At the Lean Kanban France 2014 conference Bjarte Bogsnes gave a keynote presentation about beyond budgeting. In his presentation he talked about the problems with traditional management and how transparency and self regulating management comes to the rescue, and the principles and practices of beyond budgeting.

Unless we manage performance, nothing will happen said Bjarte. We need more self regulating management. He mentioned two reasons for this:

  • There is much more volatility and uncertainty where we have to deal with. Things have become more dynamic.
  • Most people are well educated, they are competent people who want to be treated as adults.

Leadership needs to be value based, giving autonomy to people. We need more transparency said Bjarte. People can be feared to lose control, but with command and control you have the illusion of control.

Main purpose for a team is to manage themselves. There is a need for simpler, more dynamic and self regulating ways do actions. Teams must be enabled to decide for themselves, it is up to them to do it or not do actions. If ambitions are going in different directions, transparency can be used to visualize the differences.

The InfoQ news about Bjarte’s Agile 2014 closing keynote on beyond budgeting describes the case for chance, beyond budgeting principles and how Statoil translated strategies into actions.

A problem with traditional budgeting is that it can force us to make decisions too early and too high up. Our assumptions can be quickly outdated. This way of budgeting can prevent that value adding activities are done said Bjarte.

We need budgets for three purposes: Setting targets, forecasting and resource allocation. Problems occur when these purposes are combined into one metric, you will get a number with conflicting purposes said Bjarte. If the target is known, people will adjust their forecast to match that. If the number of resources that a manager gets depend on the forecast they will use the number to negotiate. Bjarte concluded that there have to be different numbers for the three purposes.

# Dataset
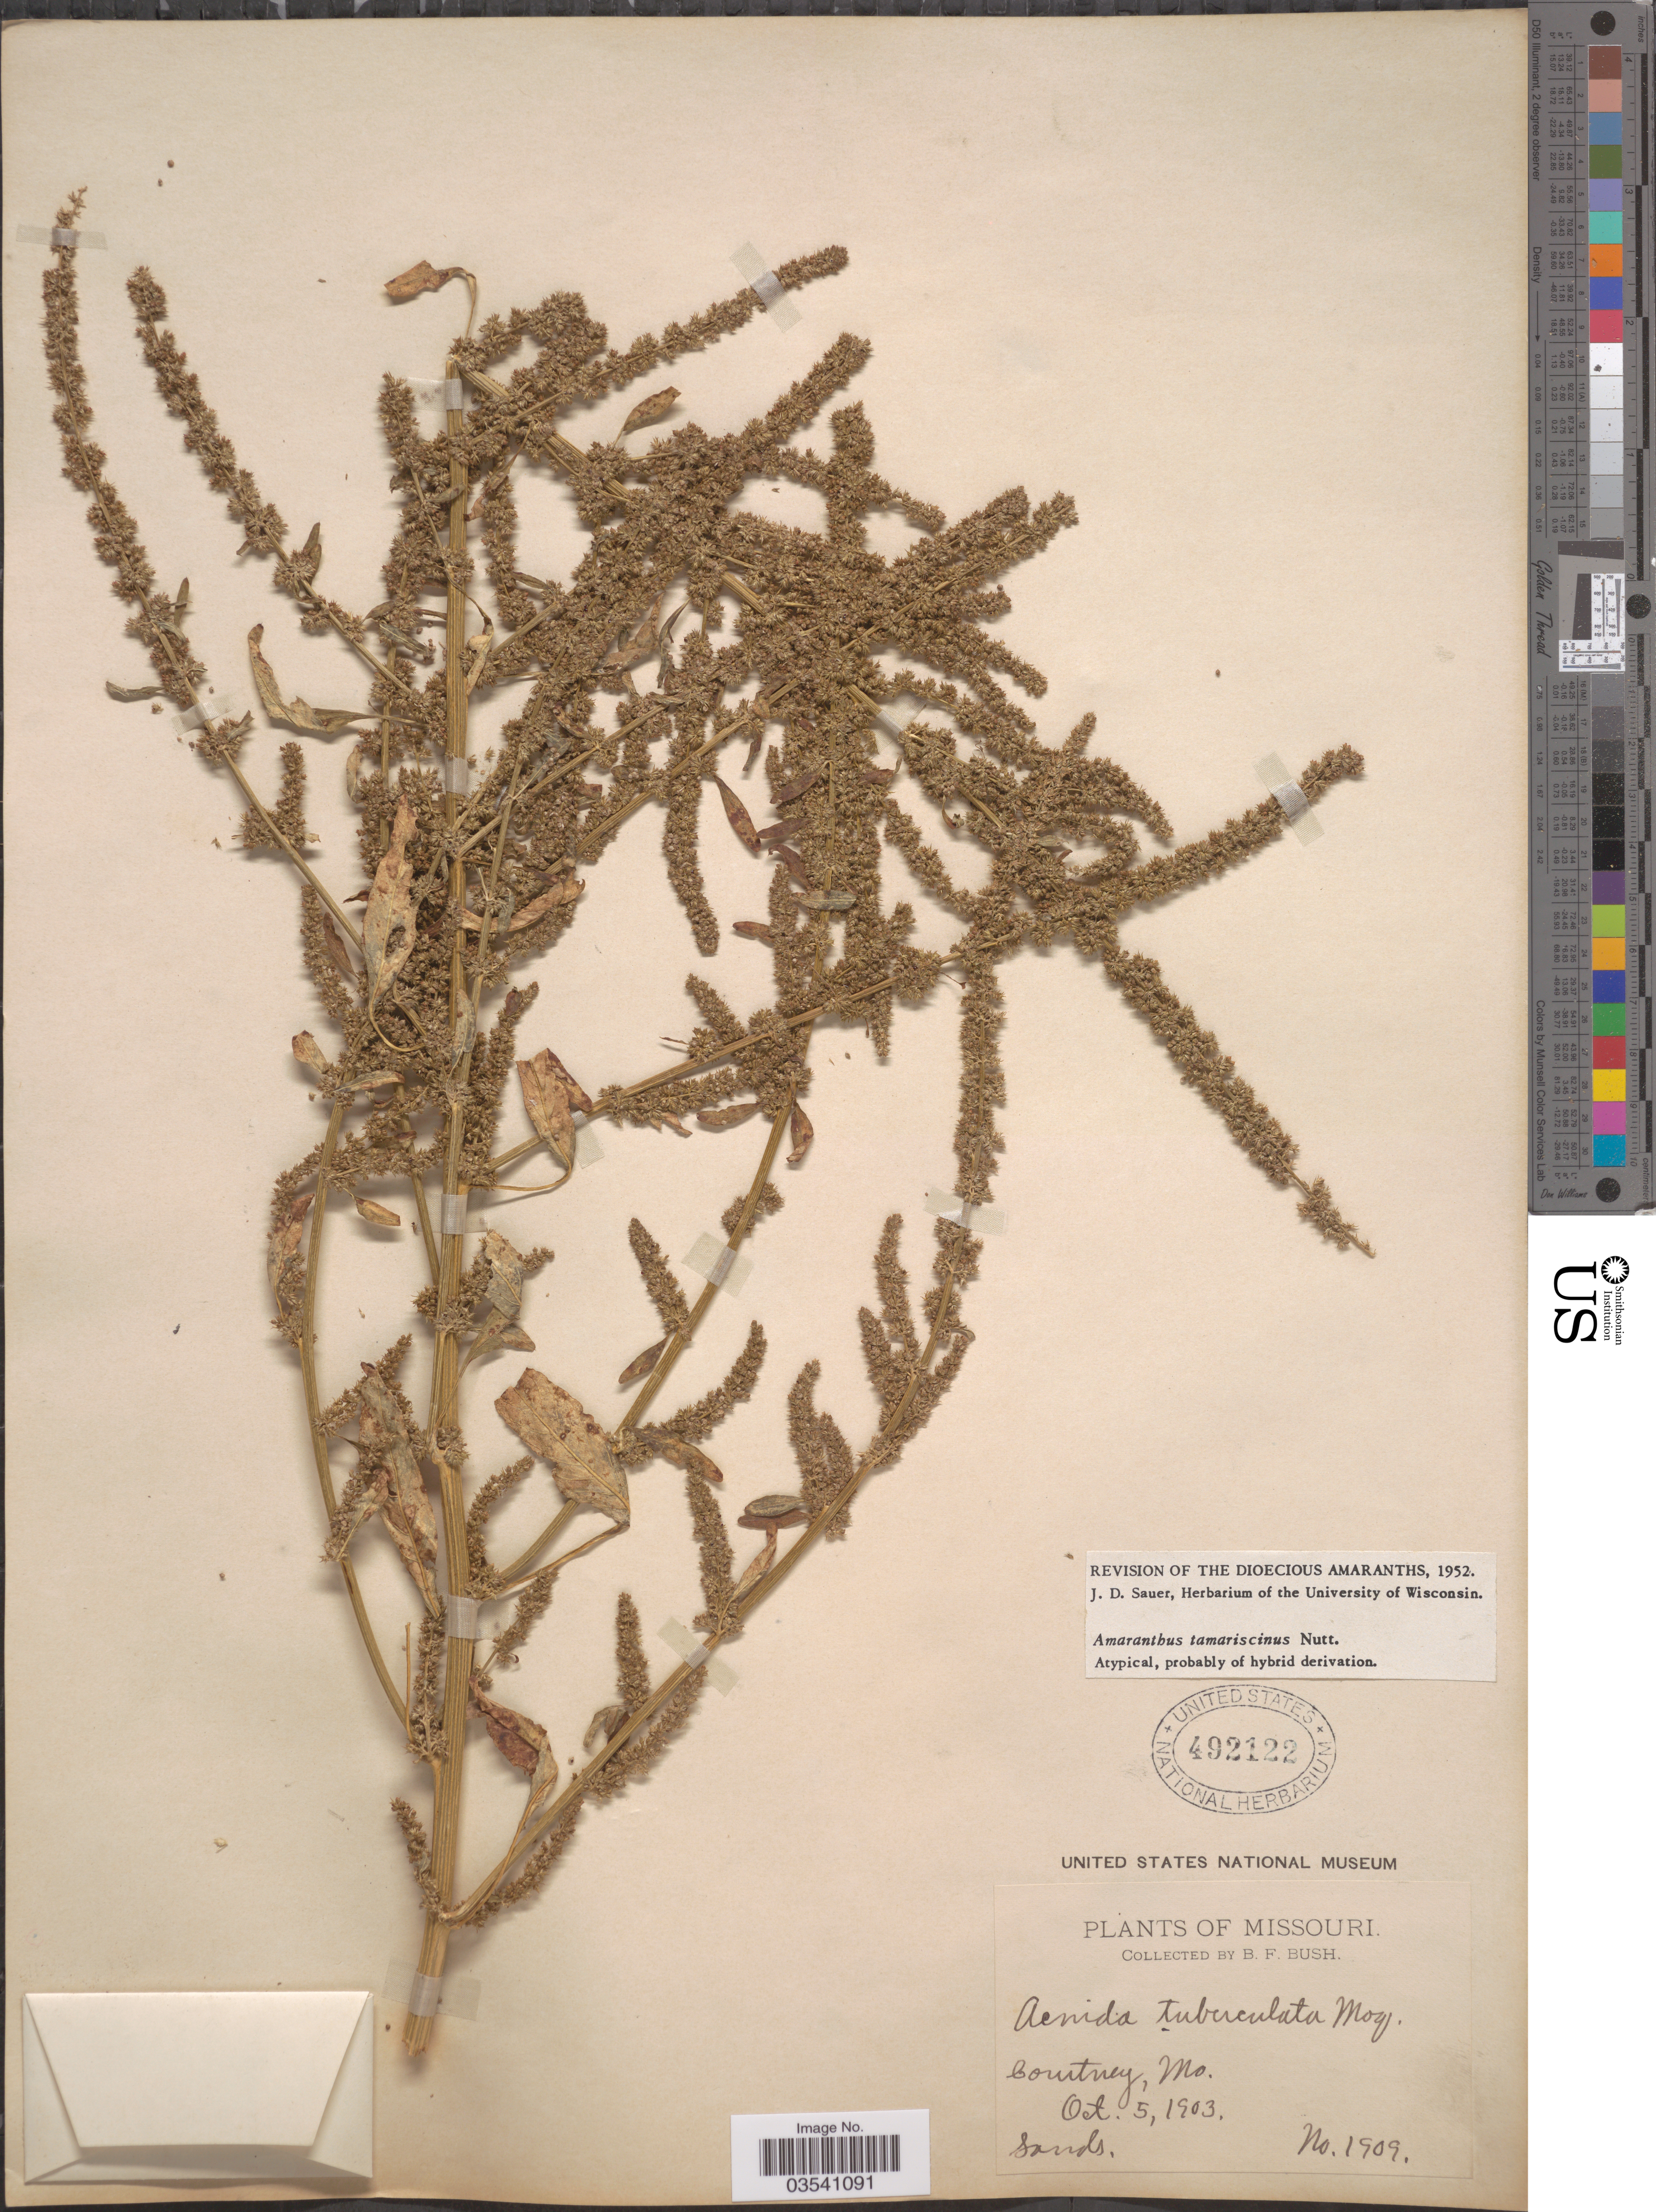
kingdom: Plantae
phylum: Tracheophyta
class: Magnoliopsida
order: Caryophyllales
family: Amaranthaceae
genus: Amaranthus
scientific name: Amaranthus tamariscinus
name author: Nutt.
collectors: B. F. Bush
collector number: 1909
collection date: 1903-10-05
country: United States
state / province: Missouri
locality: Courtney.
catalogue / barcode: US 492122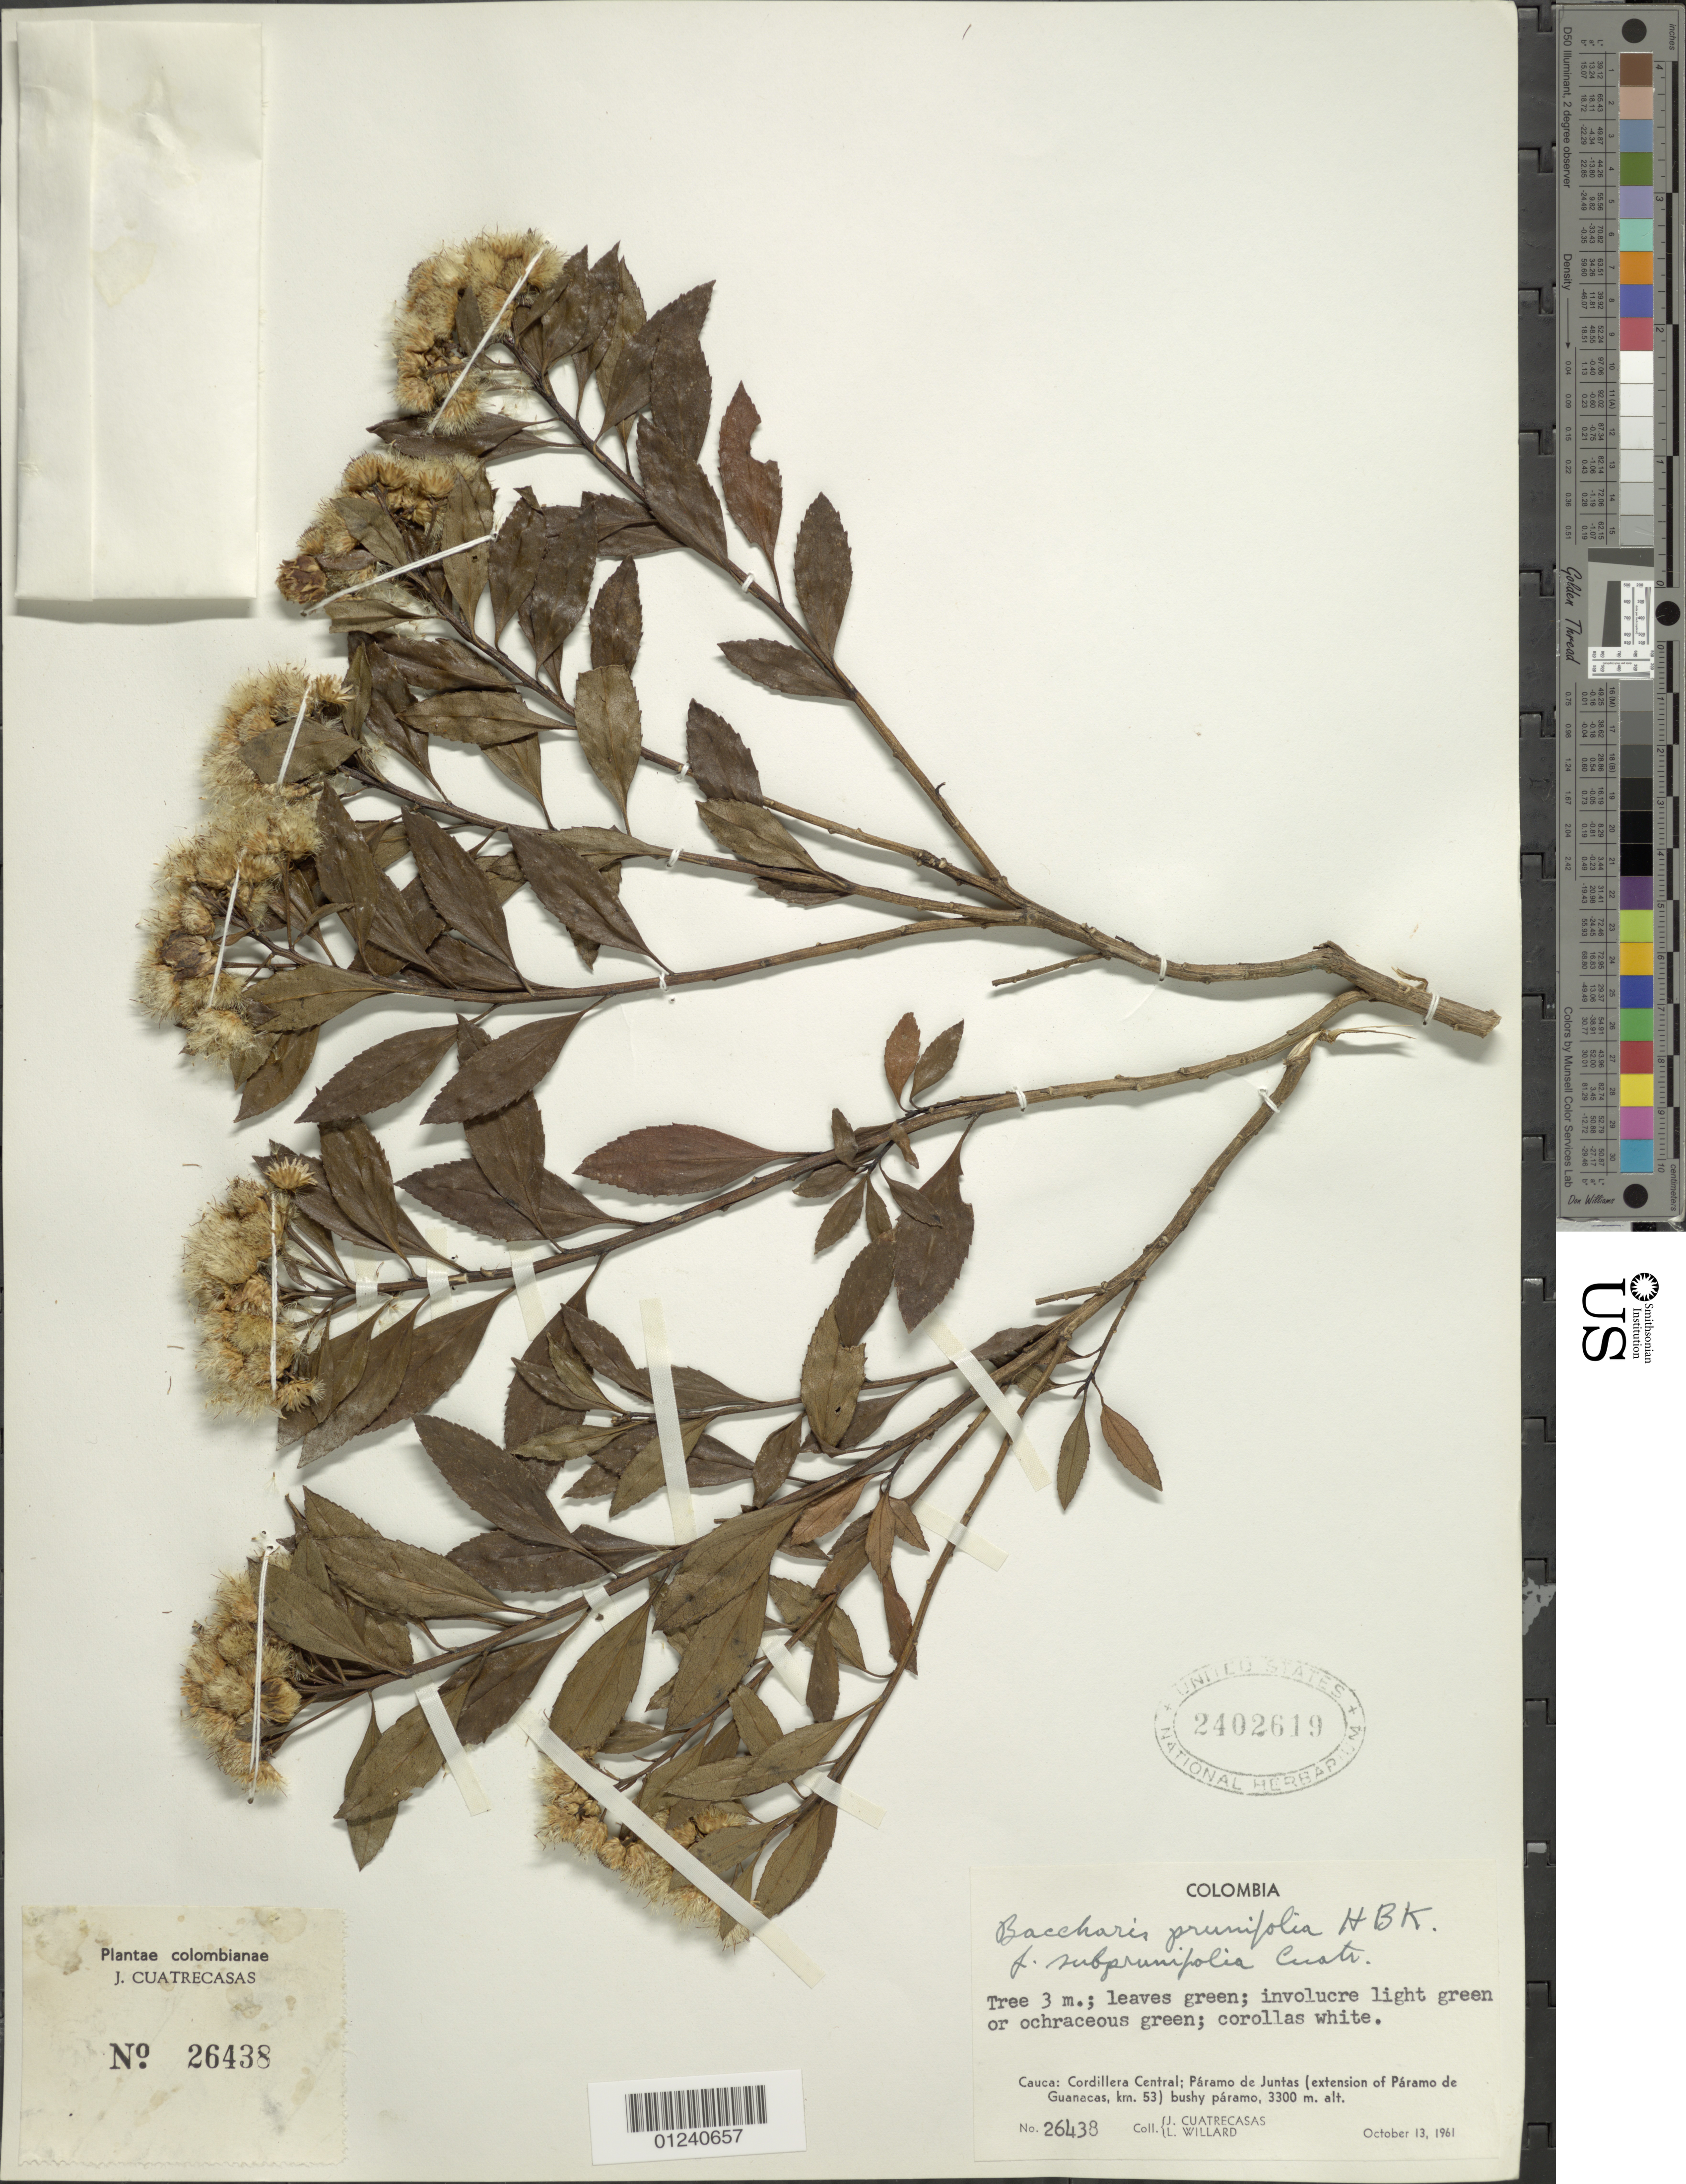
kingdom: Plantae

# What to work on
Update the beyond budgeting passage from "The InfoQ news" to "the three purposes.", changing every "budgeting" to "planning".

# Solution
The InfoQ news about Bjarte’s Agile 2014 closing keynote on beyond planning describes the case for chance, beyond planning principles and how Statoil translated strategies into actions.

A problem with traditional planning is that it can force us to make decisions too early and too high up. Our assumptions can be quickly outdated. This way of planning can prevent that value adding activities are done said Bjarte.

We need budgets for three purposes: Setting targets, forecasting and resource allocation. Problems occur when these purposes are combined into one metric, you will get a number with conflicting purposes said Bjarte. If the target is known, people will adjust their forecast to match that. If the number of resources that a manager gets depend on the forecast they will use the number to negotiate. Bjarte concluded that there have to be different numbers for the three purposes.